Search the data for the string "information" and gather each line it is in.

INPUT
BEGIN
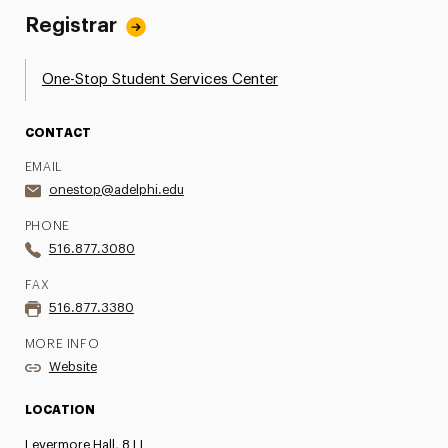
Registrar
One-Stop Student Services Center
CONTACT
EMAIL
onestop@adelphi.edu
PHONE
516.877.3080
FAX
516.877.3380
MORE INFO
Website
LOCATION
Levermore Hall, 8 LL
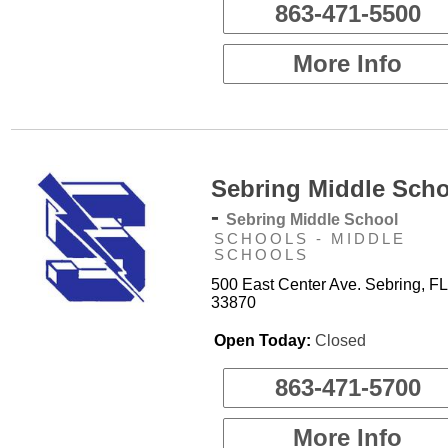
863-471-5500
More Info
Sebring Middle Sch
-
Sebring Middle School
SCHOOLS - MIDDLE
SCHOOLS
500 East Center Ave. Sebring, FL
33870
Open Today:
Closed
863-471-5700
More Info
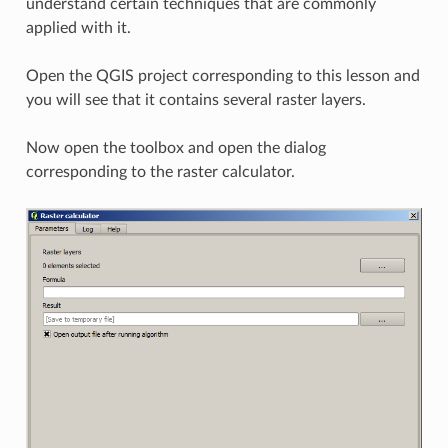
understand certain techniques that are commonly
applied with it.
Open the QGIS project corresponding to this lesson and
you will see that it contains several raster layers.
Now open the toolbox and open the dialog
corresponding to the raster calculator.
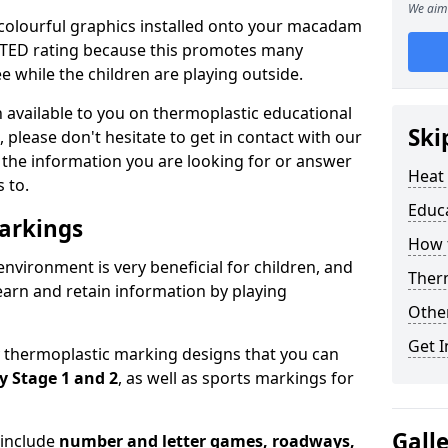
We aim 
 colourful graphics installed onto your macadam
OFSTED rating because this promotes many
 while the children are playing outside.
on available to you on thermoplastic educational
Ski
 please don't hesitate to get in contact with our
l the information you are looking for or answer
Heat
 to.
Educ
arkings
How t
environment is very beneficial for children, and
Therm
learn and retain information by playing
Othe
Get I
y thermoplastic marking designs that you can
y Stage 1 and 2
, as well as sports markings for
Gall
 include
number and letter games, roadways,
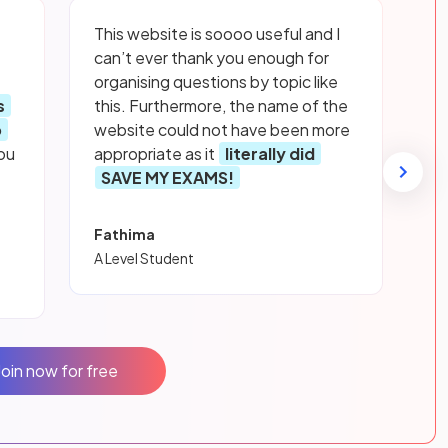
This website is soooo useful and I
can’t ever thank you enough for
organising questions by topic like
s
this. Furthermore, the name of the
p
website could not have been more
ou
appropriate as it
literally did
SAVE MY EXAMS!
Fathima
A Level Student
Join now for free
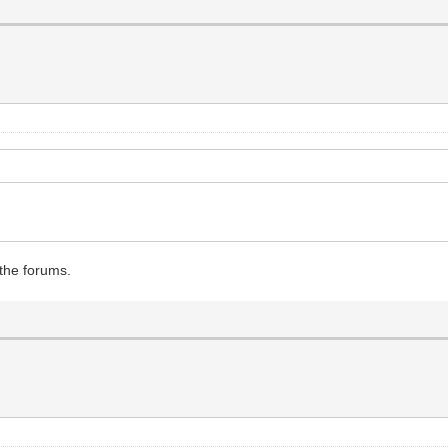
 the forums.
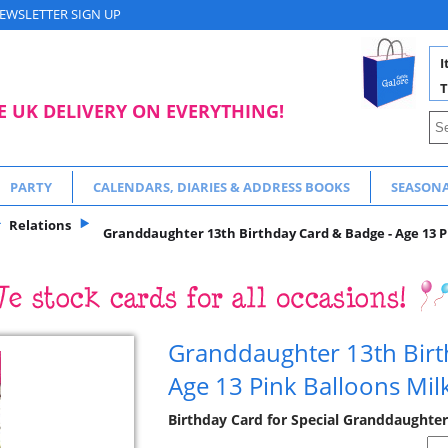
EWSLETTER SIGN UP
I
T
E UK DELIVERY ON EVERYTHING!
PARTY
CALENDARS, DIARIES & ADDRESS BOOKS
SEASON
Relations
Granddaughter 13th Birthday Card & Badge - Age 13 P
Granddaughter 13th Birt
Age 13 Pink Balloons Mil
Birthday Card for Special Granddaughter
END
REPLY TO THE EXERCISE
l the information you are looking for or answer
learn and retain information by playing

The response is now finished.